What other sorts of companies are you looking to work with?

AS: At this stage, we are mostly interested in big organisations because they've got the big datasets and infrastructure. They represent an opportunity for digiLab to make a greater impact in terms of industrial and environmental sustainability, resilience, and simply making the most of finite resources.

But as we grow we will be keen to supercharge the offering of other start-ups that are also looking to make a big impact on environmental sustainability. 

How do you plan to build your team in 2022? 

TD: This is really exciting. Our funding is secured, so now we are building our team. We will be one of few high-end, supercharged tech companies based in Devon, though we expect a remote-working element too, of course. But for me, a keen surfer, this is the ideal world that also offers a great work and family-life balance. 

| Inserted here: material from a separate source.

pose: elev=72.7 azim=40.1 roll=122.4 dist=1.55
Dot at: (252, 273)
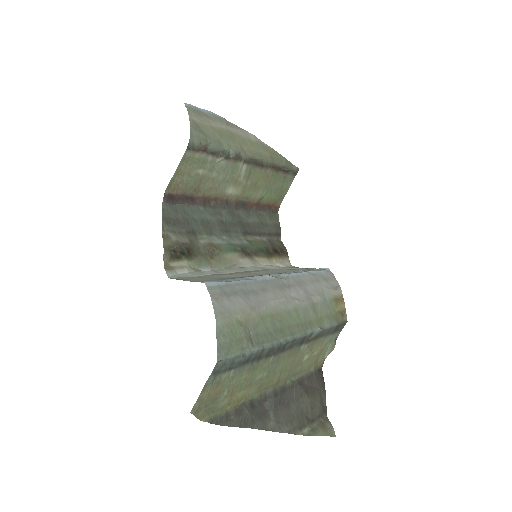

We will be advertising specific roles, but we’re also interested to hear from enthusiastic data scientists who are full of ideas and passionate about problem-solving. We plan to build an agile and diverse team that gives people real opportunity. That's how I built my academic research group – if someone flourishes, they’ll be given room to run.

Dr Anhad Sandhu is Co-founder & CEO of digiLab.

Professor Tim Dodwell is Co-founder & CTO of digiLab, Professor in Applied Mathematics at the University of Exeter, and a Turing AI Fellow at The Alan Turing Institute in London, the UK’s national data science institute.